«Между тем, за стеной квартиры Гулака была другая квартира, из которой слушал наши беседы какой-то неизвестный господин, оказавшийся студентом Алек. Петровым, который постарался написать и послать куда следует сообщение о нас, сбив чудовищным образом в одно целое наши разговоры о славянской взаимности и об эпохе Хмельницкого, которою я тогда усердно занимался, и выведя отсюда существование политического общества».
Вскоре после этого события Шевченко уехал в Черниговскую губернию, и когда он через несколько дней возвращался в Киев, был задержан на пароме при переправе через Днепр полицейским чиновником.
В июне 1847 г. Шевченко был доставлен в Петербург, зачислен в рядовые Оренбургского линейного батальона; через три месяца он очутился на месте ссылки в Орской крепости; ему было запрещено писать и рисовать. И тянулись долгие годы заключения со многими превратностями, которые зависели от людей, власть имеющих над ссыльными. Были времена, когда на Шевченко кара наказания ложилась всею своею тягостью и только его закаленная натура могла перенести этот гнет. Но были и послабления; между прочим, Шевченко был взят лейтенантом Бутаковым в экспедицию по исследованию берегов Аральского моря, для снятия видов; когда же труды Шевченка были представлены генералу, с ходатайством об облегчении участи ссыльного, – получилось совершенно обратное: из Петербурга пришел приказ перевести Шевченка на Азиатский берег Каспийского моря в отдаленное Новопетровское укрепление, со строгим приказом коменданту наблюдать, чтобы Шевченко не мог ничего ни писать, ни рисовать.
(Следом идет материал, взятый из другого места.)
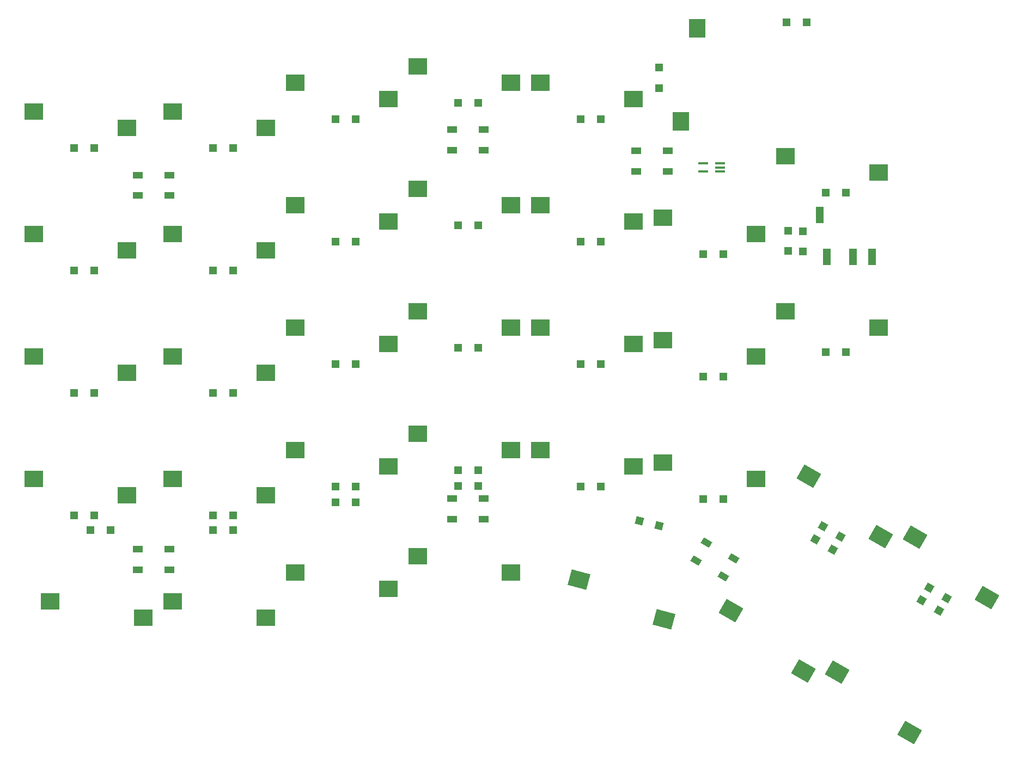
<source format=gtp>
G04 #@! TF.GenerationSoftware,KiCad,Pcbnew,(6.0.5-0)*
G04 #@! TF.CreationDate,2022-05-24T21:59:09-05:00*
G04 #@! TF.ProjectId,redox_rev2_recovery,7265646f-785f-4726-9576-325f7265636f,1.0*
G04 #@! TF.SameCoordinates,Original*
G04 #@! TF.FileFunction,Paste,Top*
G04 #@! TF.FilePolarity,Positive*
%FSLAX46Y46*%
G04 Gerber Fmt 4.6, Leading zero omitted, Abs format (unit mm)*
G04 Created by KiCad (PCBNEW (6.0.5-0)) date 2022-05-24 21:59:09*
%MOMM*%
%LPD*%
G01*
G04 APERTURE LIST*
G04 Aperture macros list*
%AMRotRect*
0 Rectangle, with rotation*
0 The origin of the aperture is its center*
0 $1 length*
0 $2 width*
0 $3 Rotation angle, in degrees counterclockwise*
0 Add horizontal line*
21,1,$1,$2,0,0,$3*%
G04 Aperture macros list end*
%ADD10R,1.200000X2.500000*%
%ADD11R,3.000000X2.500000*%
%ADD12R,2.500000X3.000000*%
%ADD13RotRect,3.000000X2.500000X150.000000*%
%ADD14RotRect,3.000000X2.500000X165.000000*%
%ADD15RotRect,1.200000X1.200000X150.000000*%
%ADD16RotRect,1.200000X1.200000X165.000000*%
%ADD17R,1.200000X1.200000*%
%ADD18R,1.500000X1.000000*%
%ADD19R,1.500000X0.400000*%
%ADD20RotRect,1.500000X1.000000X150.000000*%
G04 APERTURE END LIST*
D10*
X210935000Y-91896000D03*
X213935000Y-91896000D03*
X205835000Y-85396000D03*
X206935000Y-91896000D03*
D11*
X98062860Y-71785480D03*
X83662860Y-69245480D03*
X119652860Y-71785480D03*
X105252860Y-69245480D03*
X138702860Y-67340480D03*
X124302860Y-64800480D03*
X157752860Y-64800480D03*
X143352860Y-62260480D03*
X176802860Y-67340480D03*
X162402860Y-64800480D03*
D12*
X184172860Y-70765480D03*
X186712860Y-56365480D03*
D11*
X214902860Y-78770480D03*
X200502860Y-76230480D03*
X138702860Y-86390480D03*
X124302860Y-83850480D03*
X157752860Y-83850480D03*
X143352860Y-81310480D03*
X176802860Y-86390480D03*
X162402860Y-83850480D03*
X195852860Y-88295480D03*
X181452860Y-85755480D03*
X214902860Y-102900480D03*
X200502860Y-100360480D03*
X98062860Y-109885480D03*
X83662860Y-107345480D03*
X119652860Y-109885480D03*
X105252860Y-107345480D03*
X138702860Y-105440480D03*
X124302860Y-102900480D03*
X157752860Y-102900480D03*
X143352860Y-100360480D03*
X176802860Y-105440480D03*
X162402860Y-102900480D03*
X195852860Y-107345480D03*
X181452860Y-104805480D03*
D13*
X215288628Y-135364889D03*
X204087862Y-125965185D03*
D11*
X98062860Y-128935480D03*
X83662860Y-126395480D03*
X119652860Y-128935480D03*
X105252860Y-126395480D03*
X138702860Y-124490480D03*
X124302860Y-121950480D03*
X157752860Y-121950480D03*
X143352860Y-119410480D03*
X176802860Y-124490480D03*
X162402860Y-121950480D03*
X195852860Y-126395480D03*
X181452860Y-123855480D03*
D13*
X231798628Y-144889889D03*
X220597862Y-135490185D03*
D11*
X100602860Y-147985480D03*
X86202860Y-145445480D03*
X119652860Y-147985480D03*
X105252860Y-145445480D03*
X138702860Y-143540480D03*
X124302860Y-141000480D03*
X157752860Y-141000480D03*
X143352860Y-138460480D03*
D14*
X181613170Y-148250589D03*
X168361238Y-142070143D03*
D13*
X203223628Y-156319889D03*
X192022862Y-146920185D03*
X219733628Y-165844889D03*
X208532862Y-156445185D03*
D11*
X98062860Y-90835480D03*
X83662860Y-88295480D03*
X119652860Y-90835480D03*
X105252860Y-88295480D03*
D15*
X205136010Y-135862500D03*
X207863990Y-137437500D03*
D16*
X177807334Y-132934720D03*
X180850000Y-133750000D03*
D17*
X149550000Y-127500000D03*
X152700000Y-127500000D03*
X130525000Y-130050000D03*
X133675000Y-130050000D03*
X111475000Y-134400000D03*
X114625000Y-134400000D03*
X168605000Y-108585000D03*
X171755000Y-108585000D03*
X89865000Y-74930000D03*
X93015000Y-74930000D03*
X168605000Y-70485000D03*
X171755000Y-70485000D03*
X111455000Y-93980000D03*
X114605000Y-93980000D03*
X130505000Y-70485000D03*
X133655000Y-70485000D03*
X206705000Y-106680000D03*
X209855000Y-106680000D03*
X168605000Y-89535000D03*
X171755000Y-89535000D03*
X89865000Y-113030000D03*
X93015000Y-113030000D03*
X111455000Y-74930000D03*
X114605000Y-74930000D03*
X149555000Y-86995000D03*
X152705000Y-86995000D03*
X180850000Y-65600000D03*
X180850000Y-62450000D03*
X149555000Y-106045000D03*
X152705000Y-106045000D03*
X149555000Y-125095000D03*
X152705000Y-125095000D03*
X187655000Y-110490000D03*
X190805000Y-110490000D03*
X89865000Y-132080000D03*
X93015000Y-132080000D03*
X149555000Y-67945000D03*
X152705000Y-67945000D03*
D15*
X206281010Y-133832500D03*
X209008990Y-135407500D03*
D17*
X130505000Y-89535000D03*
X133655000Y-89535000D03*
X168605000Y-127635000D03*
X171755000Y-127635000D03*
X89865000Y-93980000D03*
X93015000Y-93980000D03*
X206705000Y-81915000D03*
X209855000Y-81915000D03*
X187655000Y-91440000D03*
X190805000Y-91440000D03*
X111455000Y-113030000D03*
X114605000Y-113030000D03*
X111455000Y-132080000D03*
X114605000Y-132080000D03*
X130505000Y-108585000D03*
X133655000Y-108585000D03*
D15*
X221636010Y-145312500D03*
X224363990Y-146887500D03*
D17*
X130505000Y-127635000D03*
X133655000Y-127635000D03*
D15*
X222791010Y-143357500D03*
X225518990Y-144932500D03*
D17*
X187655000Y-129540000D03*
X190805000Y-129540000D03*
X92425000Y-134366000D03*
X95575000Y-134366000D03*
D18*
X153580000Y-132664000D03*
X153580000Y-129464000D03*
X148680000Y-129464000D03*
X148680000Y-132664000D03*
D19*
X190306000Y-78628000D03*
X190306000Y-77978000D03*
X190306000Y-77328000D03*
X187646000Y-77328000D03*
X187646000Y-78628000D03*
D17*
X203200000Y-87884000D03*
X203200000Y-91034000D03*
D18*
X104707860Y-140538000D03*
X104707860Y-137338000D03*
X99807860Y-137338000D03*
X99807860Y-140538000D03*
D17*
X200609000Y-55372000D03*
X203759000Y-55372000D03*
D18*
X148680000Y-72060000D03*
X148680000Y-75260000D03*
X153580000Y-75260000D03*
X153580000Y-72060000D03*
D17*
X200914000Y-87833000D03*
X200914000Y-90983000D03*
D18*
X177277860Y-75362000D03*
X177277860Y-78562000D03*
X182177860Y-78562000D03*
X182177860Y-75362000D03*
X99807860Y-79156000D03*
X99807860Y-82356000D03*
X104707860Y-82356000D03*
X104707860Y-79156000D03*
D20*
X190805762Y-141548641D03*
X192405762Y-138777359D03*
X188162238Y-136327359D03*
X186562238Y-139098641D03*
M02*

</source>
Буквально оторванный от живого мира, поэт загрустил. Должно быть, так ему было холодно кругом, так пусто, если у него могли вырваться такие слова в письме к Гулаку: «Родился и вырос в неволе, да и умру, кажется, солдатом!.. Какой-нибудь да был бы конец, а то, право, надоело»…
В конце 1852 г. в Новопетровской администрации произошла перемена: назначен новый комендант, майор Усков.
Жена Ускова еще в Оренбурге слышала о Шевченке и ехала в Новопетровск с мыслью принять участие в облегчении участи поэта. Шевченко не сразу, постепенно, но близко сошелся с семьей Усковых, где было двое маленьких детей, – это была одна из причин, притягивающих его к дому коменданта: Тарас Григорович страстно любил детей. Усковы полюбили Шевченка, как близкого родного; он стал как бы нераздельным членом их семьи.
С этого времени начались постепенные облегчения по службе. Шевченко вздохнул свободнее: его уже перестали без толку мучить «муштрою», да и жить он стал не в «смердячей казарме».
А в Петербурге друзья поэта не забывали хлопотать о нем; первое место между этими людьми занимала А. И. Толстая, супруга вице-президента академии; она сначала через художника Осипова, а потом сама лично, вела переписку с поэтом и, как только можно, ободряла его и поддерживала надежду на освобождение в его измученной душе.
В это время скончался Император Николай I и на престол вступил Император Александр ІІ. Шевченко с нетерпением ждал милостивого манифеста. Манифест появился, но в нем о Тарасе Григоровиче не было и помину. «И отчего же это я не был представлен к этой Высочайшей милости и вычеркнут из реестра мучеников? Преступление мое велико, но и наказание безгранично. К материальным страданиям 50-летнего солдата присоединилось страдание моральное: мне, которого вся жизнь была посвящена божественному искусству, было запрещено писать стихи и рисовать. Да, уже девять лет казнюсь я за грешное увлечение моей бестолковой молодости!.. О, спасите меня!..» – писал Тарас Григорович гр. Толстой в 1856 году.
С воцарением нового Императора многое изменилось в положении Шевченка; друзья поэта, прежде лишенные возможности не только переписываться с ним, но и сочувственно относиться к его положению, – теперь как будто ожили, стали посылать ему письма, деньги, и хлопоты об освобождении усилились. Особенно много полезного сделал в это время для поэта М. М. Лазаревский; он первый сообщил Тарасу Григоровичу весть о помиловании. «Поздравляю тебя с великою Царскою Милостью. По просьбе гр. Толстой и графа Толстого ты получаешь отставку и избираешь род жизни», – писал Лазаревский от 2 мая 1857 года.
Ожидая окончательной свободы, поэт составил план поездки; – ему хотелось побывать в Екатеринодаре, Крыму, Харькове, Полтаве, Киеве, в Вильно, но друзья поэта не одобряли этого плана. «Приезжай скорей в Петербург; на Украину не езди; об этом просит тебя графиня, и ты должен ее послушать» – писал ему Лазаревский.